個人やコミュニティにとってのデジタル・ウォレットやモバイル決済などの取引技術は、意思決定における自律性、危機的状況における柔軟性とレジリエンス(回復力)、それに被害や搾取、侮辱と対抗する能力を高められる存在だ。これらの取引技術に対する信頼は、富やインフラ、将来の世代の繁栄の基礎を築く長期的なものであると同時に、実験やリスクに対する能力を作り上げるものでもある。当然ながらその逆もまた真であり、これらのツールの悪意あるものについては、コミュニティや個人の主体性を奪ってしまう。

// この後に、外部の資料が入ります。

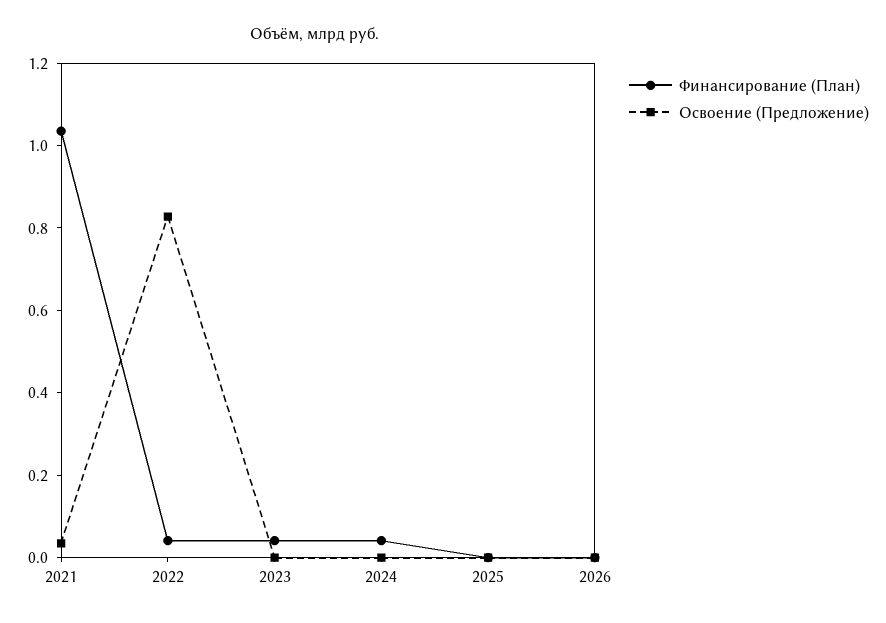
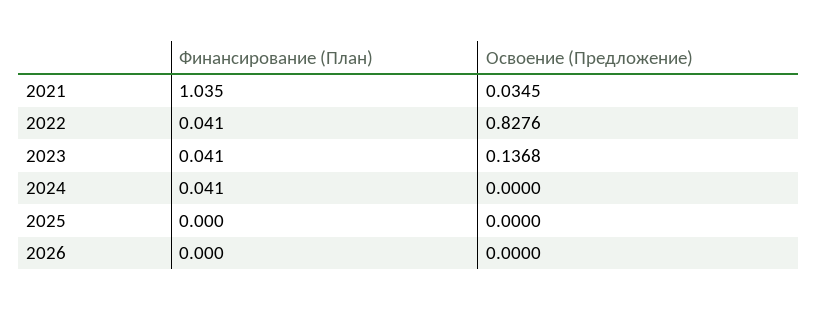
  {
    "Финансирование (План)": {
      "2021": 1.035,
      "2022": 0.041,
      "2023": 0.041,
      "2024": 0.041,
      "2025": 0,
      "2026": 0
    },
    "Освоение (Предложение)": {
      "2021": 0.0345,
      "2022": 0.8276,
-     "2023": 0,
+     "2023": 0.1368,
      "2024": 0,
      "2025": 0,
      "2026": 0
    }
  }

現金は、人類がこれまでに発明した、コミュニティと個人の自律性を高めるための、最高の取引ツールである。現金は、複製が困難であるという価値や意味を提供する。現金は使うのに誰かの署名は必要ない。どこで、何に使うかも指定されていない。匿名性が高く、使う人が何者であるか、誰も知る必要がない。また、現金の取引に関するデータが第三者に提供されることもない。支払人、受取人ともに手数料なしで取引できる。手元にいくらあるかが分かる。不透明な第三者支払処理機関によって気まぐれに口座が凍結されたり、詐欺師によって取り消されたり、気づかないうちに当座貸越になるまで手数料に食いつぶされたりすることもない。店頭販売を運営するために、ハードウェアとソフトウェアの脆弱な複数のレイヤーで構成されるインフラに依存することもない。